Todos los años se dedicaba en mi casa un tiempo a la limpieza de la biblioteca. Era una sana costumbre. Al desempolvar carpetas viejas y libros dormidos, alguna vez alguien dejó caer un grueso volumen con repugnancia. Yo me acerqué a recogerlo, sin perder tiempo, para que nadie adivinara que su contenido me pertenecía y, al abrirlo, vi circular en su interior unas escamas plateadas. "Es un lepisma", dijo mi padre. Y así supe que existían esos insectos livianos, cuyo tamaño oscila en relación a su edad y a su alimento: hojas de papel. Habitan en lo postrado y esperan el olvido de quien fue su dueño para carcomer la letra hasta horadarla, como la polilla entre el tejido vegetal. Era la primera vez que escuchaba su nombre, y sentí una recóndita, inconfesable admiración hacia quien me la enseñaba.

 

  Nunca sospeché que el sino de mi pasión estuviera asociado a esa palabra. Palabra sobre mis palabras, cobraban los lepismas el tributo de mi claudicación.

 

Al descubrir, también hoy, maculado, corrompido el testimonio de mi voluntad de ser distinto, acato un dictamen secreto y severo. Algunos lepismas huyen cuando mi mano descubre, con forzado aplomo, los restos del tesoro escondido. Otros perecen por la presión de mi gravedad. Insensibles al contenido del relato, los sobrevivientes sin duda se inmiscuirán entre las páginas de esa novela que, inexplicablemente, no consigo terminar.    

 



1vicente cervera salinas(1961) profesor de Literatura Hispanoamericana de la Universidad de Murcia. Nació en tierras manchegas, y heredó de sus padres la noble inclinación por las artes y la Filosofía (sus padres fueron profesores de esta disciplina). Cambió la biblioteca de su paisano, el hidalgo cervantino, por la Biblioteca de Babel de un admirado Borges, y se inició en la investigación con un estudio de la obra del argentino ("La poesía de Jorge Luis Borges. Historia de una eternidad"). Su formación intelectual es sólida y multidisciplinar: Doctor en Filología Hispánica con una excelente tesis sobre la obra poética de Jorge Luis Borges ("La poesía del Logos"), Licenciado en Arte Dramático, Diplomado en Cine por la Universidad de Valladolid (ha escrito en colaboración un libro sobre el cine y su relación con las distintas artes titulado "El compás de los sentidos", y prepara otro sobre la figura del cineasta ruso Andrei Tarkovski), y Profesor de Canto por el Conservatorio Superior de Música en Murcia, fue Premio de Ensayo de la Editorial Anthropos en 1992 ("La Poesía y la Idea. Fragmentos de una vieja querella").

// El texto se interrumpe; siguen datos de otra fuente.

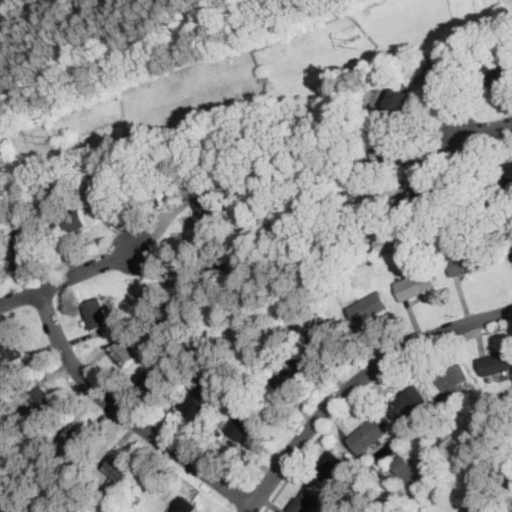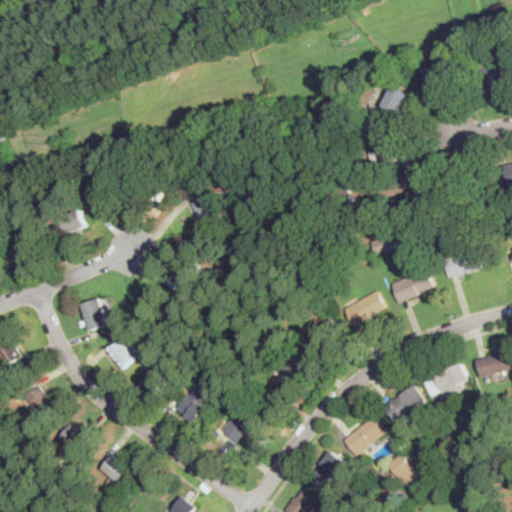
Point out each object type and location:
building: (366, 11)
power tower: (357, 44)
building: (472, 70)
building: (440, 71)
building: (442, 72)
building: (495, 73)
building: (498, 76)
building: (399, 99)
building: (398, 102)
road: (481, 131)
power tower: (47, 141)
building: (389, 149)
building: (387, 151)
building: (511, 164)
building: (509, 174)
building: (61, 182)
building: (345, 189)
building: (493, 190)
building: (154, 191)
building: (428, 191)
building: (107, 192)
building: (107, 195)
building: (486, 205)
building: (209, 207)
building: (210, 209)
building: (76, 219)
building: (77, 222)
building: (480, 226)
building: (25, 240)
building: (388, 242)
building: (387, 244)
building: (311, 246)
building: (468, 261)
building: (0, 262)
building: (470, 263)
building: (190, 273)
road: (70, 277)
building: (416, 284)
building: (417, 284)
building: (368, 306)
building: (369, 307)
building: (98, 312)
building: (98, 314)
building: (165, 329)
building: (329, 331)
building: (326, 334)
building: (17, 350)
building: (190, 350)
building: (12, 352)
building: (126, 352)
building: (126, 354)
building: (496, 362)
building: (497, 364)
building: (293, 370)
building: (290, 372)
building: (452, 379)
building: (156, 380)
road: (356, 380)
building: (452, 381)
building: (157, 382)
road: (366, 390)
building: (176, 397)
building: (42, 399)
building: (43, 400)
building: (408, 402)
building: (196, 403)
building: (409, 403)
building: (196, 407)
building: (485, 410)
road: (125, 414)
building: (241, 423)
building: (241, 423)
building: (368, 434)
building: (219, 435)
building: (369, 435)
building: (77, 437)
building: (75, 438)
building: (470, 457)
building: (55, 464)
building: (333, 466)
building: (119, 467)
building: (333, 467)
building: (119, 468)
building: (406, 468)
building: (407, 470)
building: (146, 486)
building: (305, 502)
building: (304, 503)
building: (186, 505)
building: (187, 505)
building: (396, 509)
building: (472, 509)
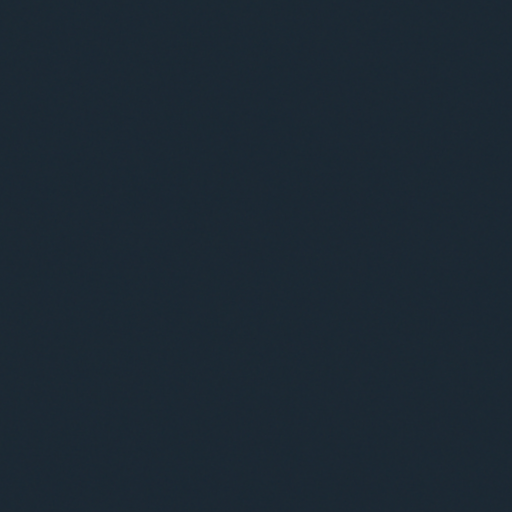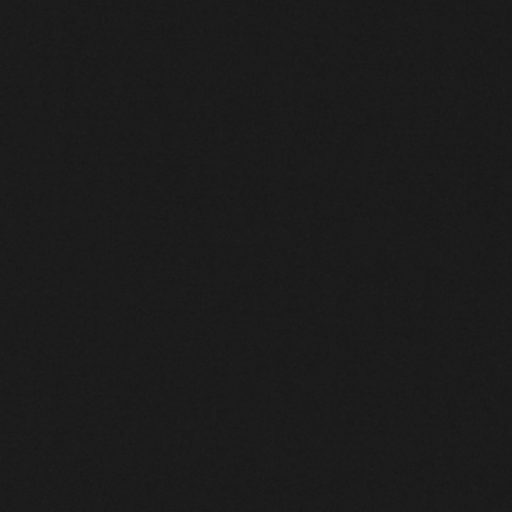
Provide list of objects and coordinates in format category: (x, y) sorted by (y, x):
river: (256, 291)
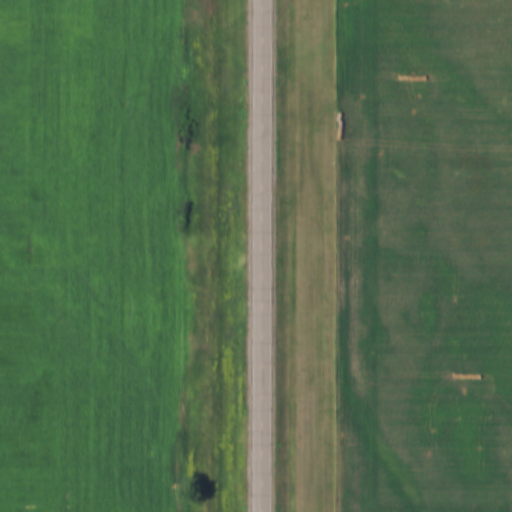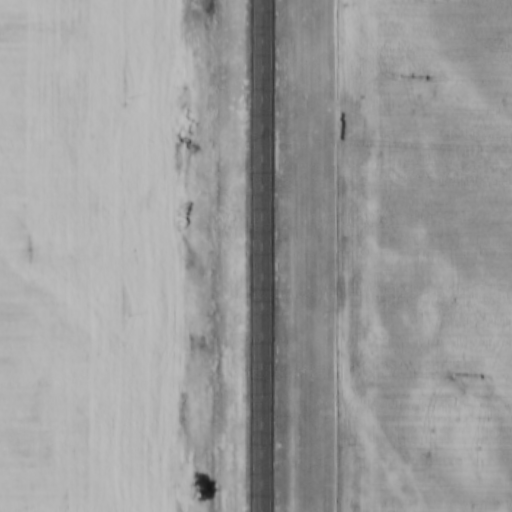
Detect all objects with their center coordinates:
crop: (82, 256)
road: (264, 256)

Ha impartido distintos cursos sobre literatura hispanoamericana en las Universidades de Buenos Aires (Argentina), San José (Costa Rica), La Habana (Cuba) y Viena (Austria). Coordinador de la recién creada Aula de Humanidades de la Universidad de Murcia, compagina esta actividad con la preparación de una Cátedra en Literatura Hispanoamericana, la edición de las actas del congreso sobre George Santayana que organizó el pasado curso, y la elaboración de otro libro sobre la deconstrucción de mitos e imágenes literarias.

Ha combinado su actividad docente con la investigación y la creación artística. Es autor de tres poemarios: "De Aurigas Inmortales" (Premio "América" de Poesía, 1991), "La Partitura" (2001) y "Panóptica" (inédito). Nostalgia del mundo, inquietud, búsqueda y sensualidad caracterizan su obra.  

 

 

Bibliografía:

LA POESÍA DEL "LOGOS". Comunidad Autónoma de Murcia. Colección "Carabelas", 1992. I.S.B.N. 84-606-0631-7

LA POESÍA DE JORGE LUIS BORGES: HISTORIA DE UNA ETERNIDAD. Servicio de Publicaciones de la Universidad de Murcia, 1992. I.S.B.N. 84-7684-313-5 (Re-impreso en 2001)

DE AURIGAS INMORTALES. Poemario finalista de los Premios "América" de Poesía, organizados por la Comisión V Centenario de la Comunidad Autónoma de Murcia, 1993. I.S.B.N. 84-606-1224-4.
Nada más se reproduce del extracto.